*Work request*.
Line by line, please look for the word "ctrl" in the following records, then copy each line you find it in.

*Exercise material*.

====================

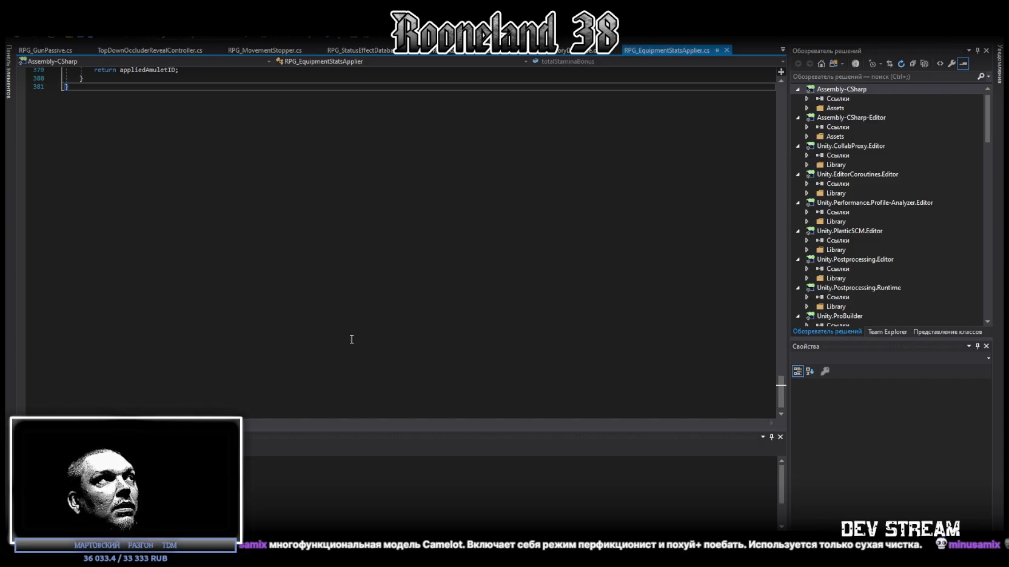
key(ctrl+a)
key(ctrl+v)
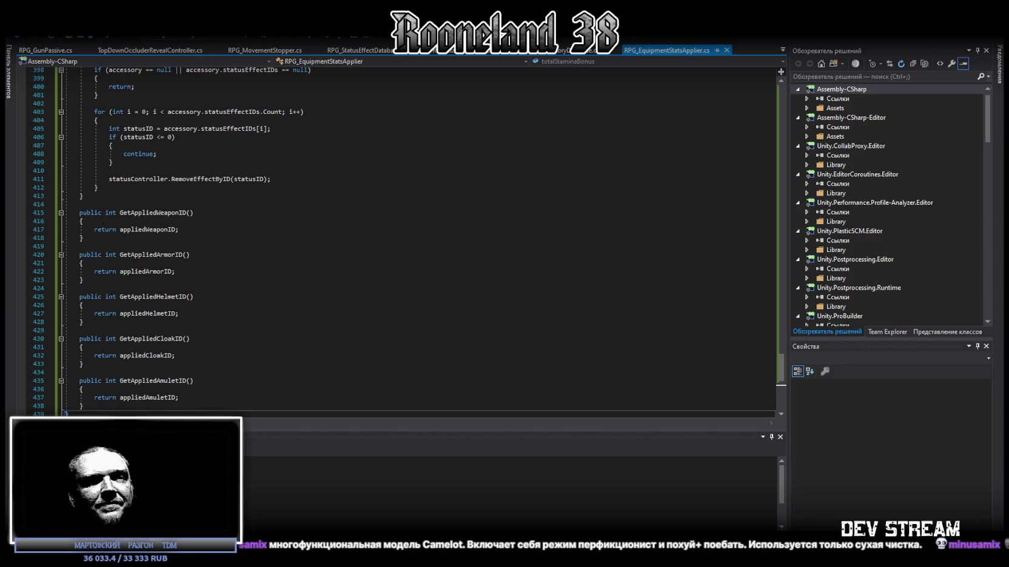
Step: Undo the edit in RPG_Gun.cs to restore the BoxCollider gizmo branch, save, and return to Unity
click(783, 50)
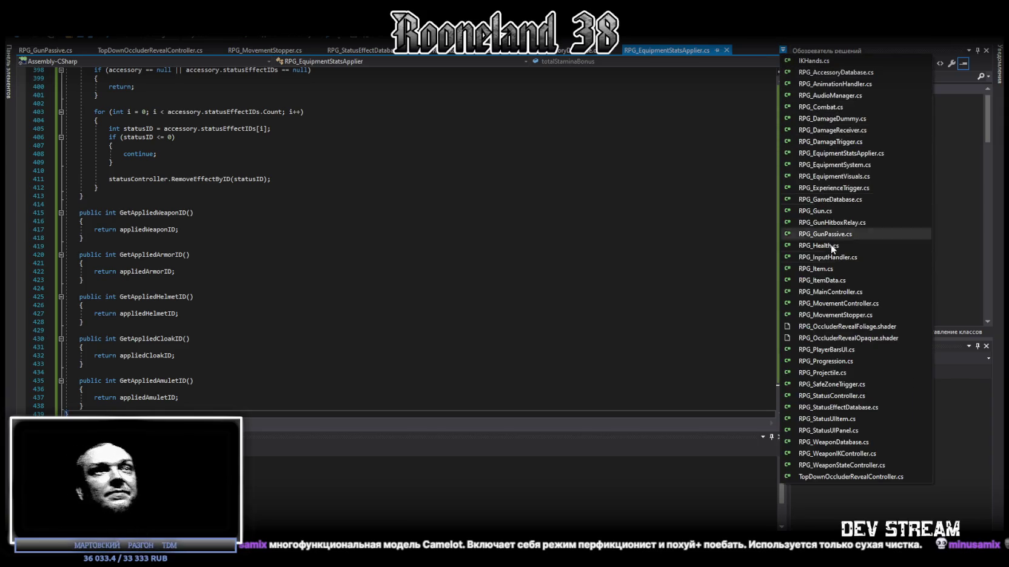
click(817, 211)
scroll(553, 255, down, 6)
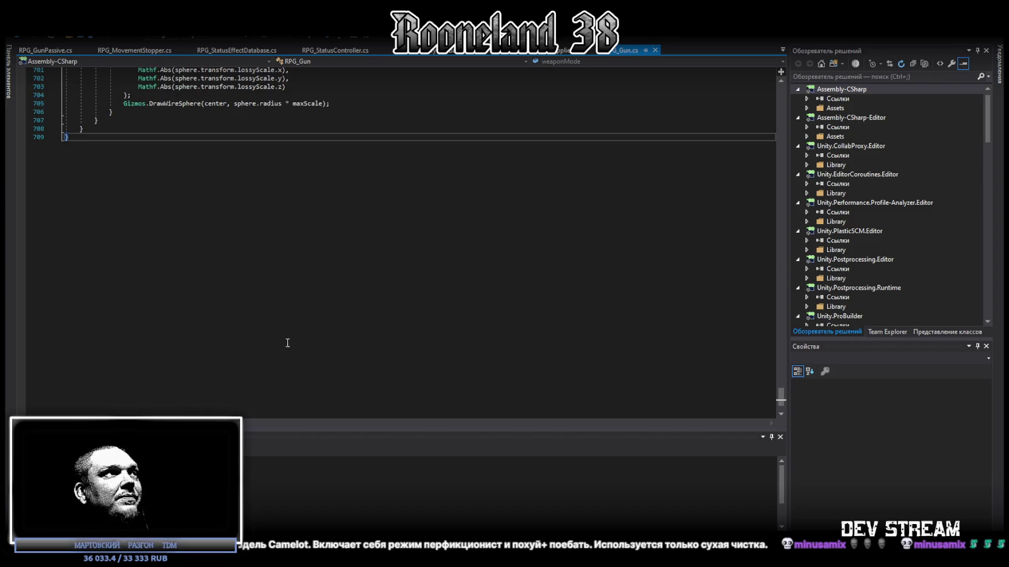
key(ctrl+z)
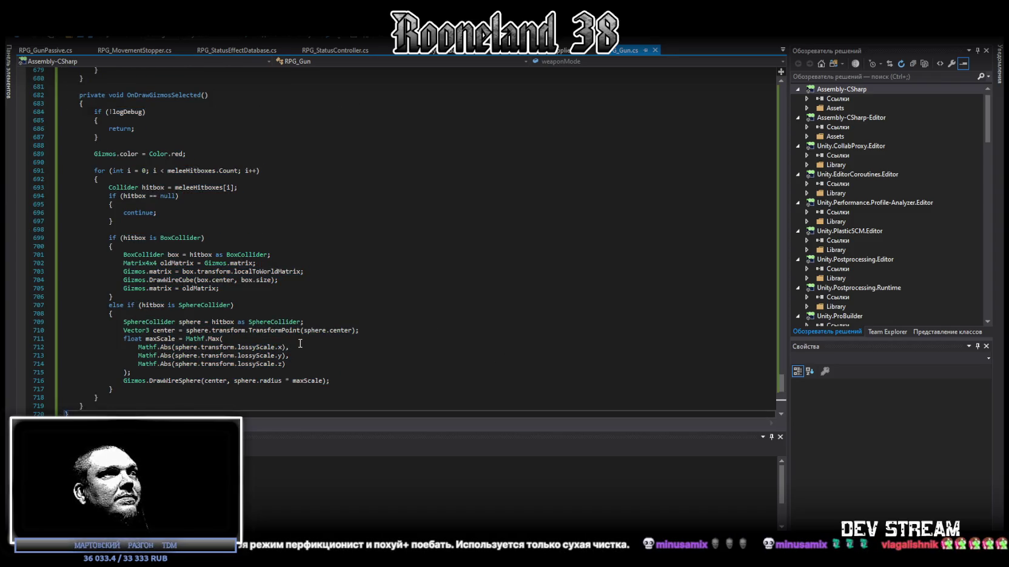
key(ctrl+s)
key(alt+Tab)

====================

*Task result*.
key(ctrl+a)
key(ctrl+v)
key(ctrl+z)
key(ctrl+s)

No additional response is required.